### Information shown

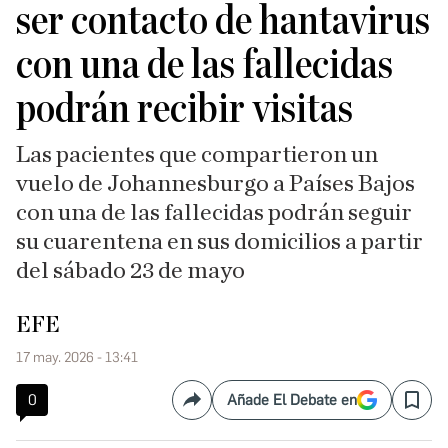
ser contacto de hantavirus
con una de las fallecidas
podrán recibir visitas
Las pacientes que compartieron un
vuelo de Johannesburgo a Países Bajos
con una de las fallecidas podrán seguir
su cuarentena en sus domicilios a partir
del sábado 23 de mayo
EFE
17 may. 2026 - 13:41
0
Añade El Debate en
Compartir
Save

######

## Exercise instructions
Gather up every line in the data above that contains the word "fallecidas", copying each one.

## Your solution
con una de las fallecidas
con una de las fallecidas podrán seguir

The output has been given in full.